I’m working on inverse-reinforcement learning problem where the agent’s utility is a linear function of some hidden variable x \sim N(\mu, \sigma) and the utility function is U(a_t,x) = x - a_t. In addition the agent selects an action from the continuous interval [min,max] based on a SoftMax policy \pi = \frac{e^{U(x)}}{\int_{min}^{max}e^{U(y)}dy}.

I want to sample from x conditioned on the action a_{t-1} so my model is:

`x = numpyro.sample("utility", Normal(loc=0.0, scale=1.0)`

`x = x * s + m`

`actions = jnp.linespace(min, max)`

`utility = softmax(x - actions) / intergral`

`observation = numpyro.sample("counter_offer", dist.Categorical(probs=utility), obs=observation)`

I’m not sure that the model is right tough - that is, that it indeed conditioned on the observation since the last row is not well defined in the case of a single value (right?).
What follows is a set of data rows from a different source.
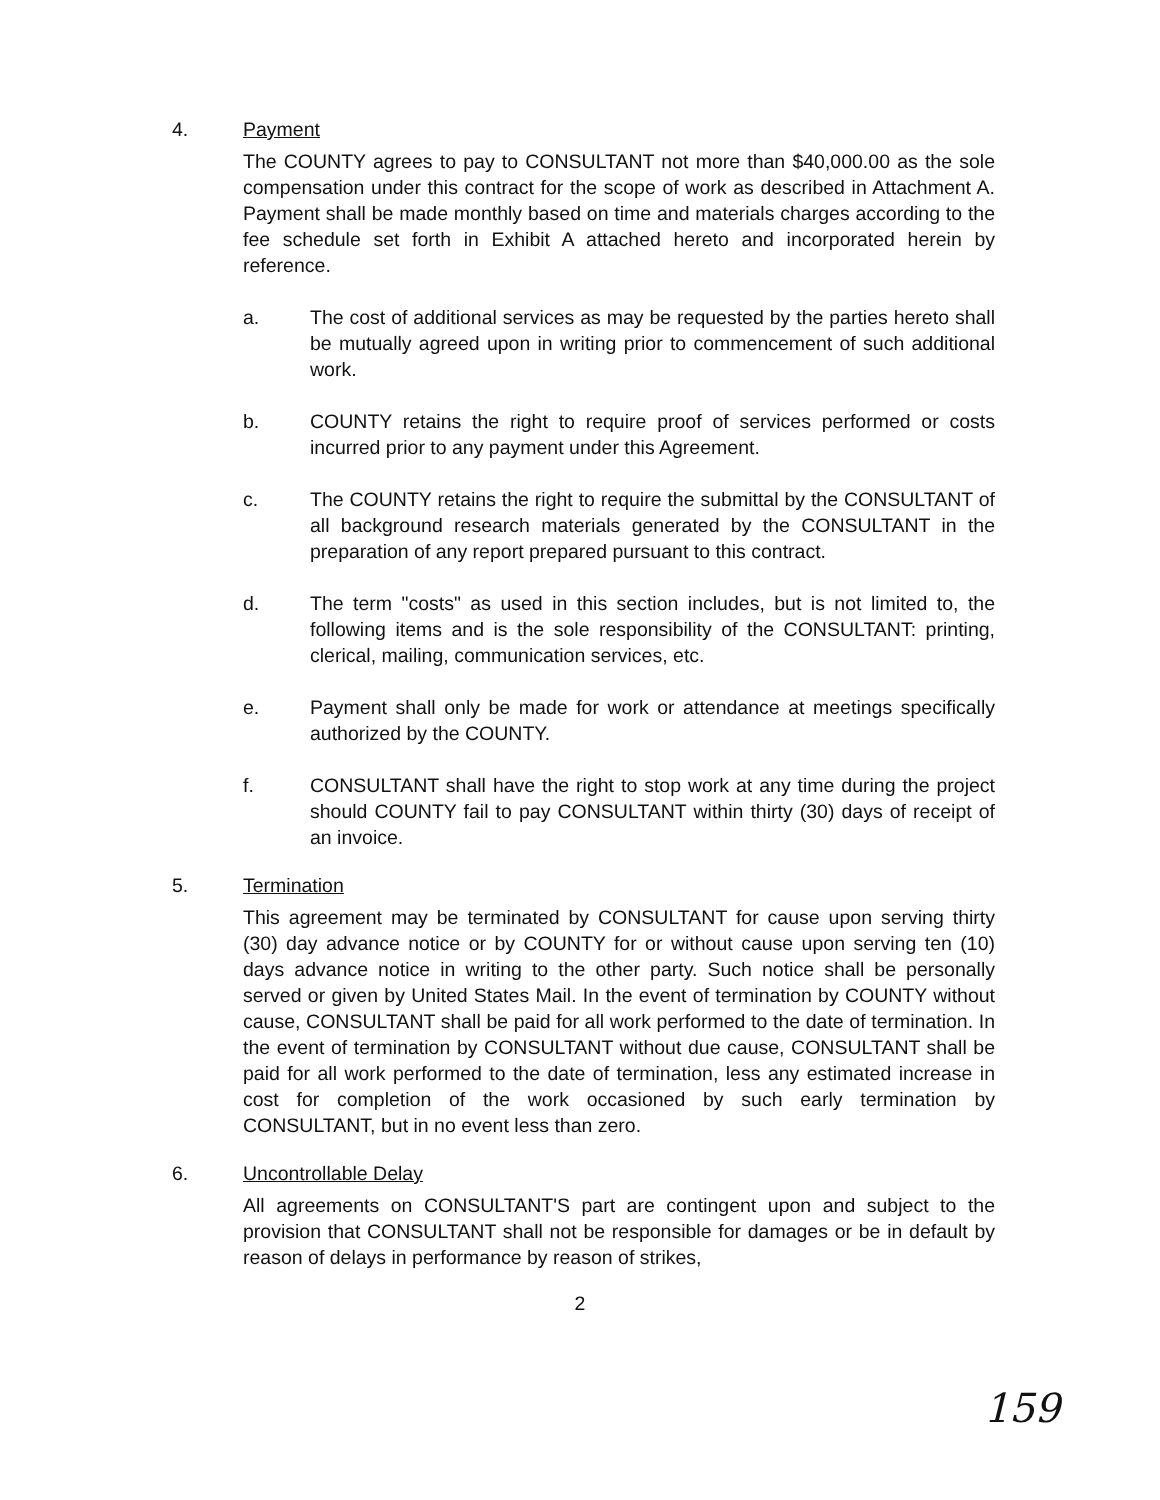4.
Payment
The COUNTY agrees to pay to CONSULTANT not more than $40,000.00 as the sole compensation under this contract for the scope of work as described in Attachment A. Payment shall be made monthly based on time and materials charges according to the fee schedule set forth in Exhibit A attached hereto and incorporated herein by reference.
a. The cost of additional services as may be requested by the parties hereto shall be mutually agreed upon in writing prior to commencement of such additional work.
b. COUNTY retains the right to require proof of services performed or costs incurred prior to any payment under this Agreement.
c. The COUNTY retains the right to require the submittal by the CONSULTANT of all background research materials generated by the CONSULTANT in the preparation of any report prepared pursuant to this contract.
d. The term "costs" as used in this section includes, but is not limited to, the following items and is the sole responsibility of the CONSULTANT: printing, clerical, mailing, communication services, etc.
e. Payment shall only be made for work or attendance at meetings specifically authorized by the COUNTY.
f. CONSULTANT shall have the right to stop work at any time during the project should COUNTY fail to pay CONSULTANT within thirty (30) days of receipt of an invoice.
5.
Termination
This agreement may be terminated by CONSULTANT for cause upon serving thirty (30) day advance notice or by COUNTY for or without cause upon serving ten (10) days advance notice in writing to the other party. Such notice shall be personally served or given by United States Mail. In the event of termination by COUNTY without cause, CONSULTANT shall be paid for all work performed to the date of termination. In the event of termination by CONSULTANT without due cause, CONSULTANT shall be paid for all work performed to the date of termination, less any estimated increase in cost for completion of the work occasioned by such early termination by CONSULTANT, but in no event less than zero.
6.
Uncontrollable Delay
All agreements on CONSULTANT'S part are contingent upon and subject to the provision that CONSULTANT shall not be responsible for damages or be in default by reason of delays in performance by reason of strikes,
2
159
I’m looking for a solution to the problem of conditioning an action selection given a range of possible values. Thanks!

Hi @nitalon, I’m a bit confused by your notation. I would expect the normalizing constant of your Gibbs policy to be an integral over actions that depends on the value of `x`

, but your equation and your code snippets both seem to indicate that this is not the case.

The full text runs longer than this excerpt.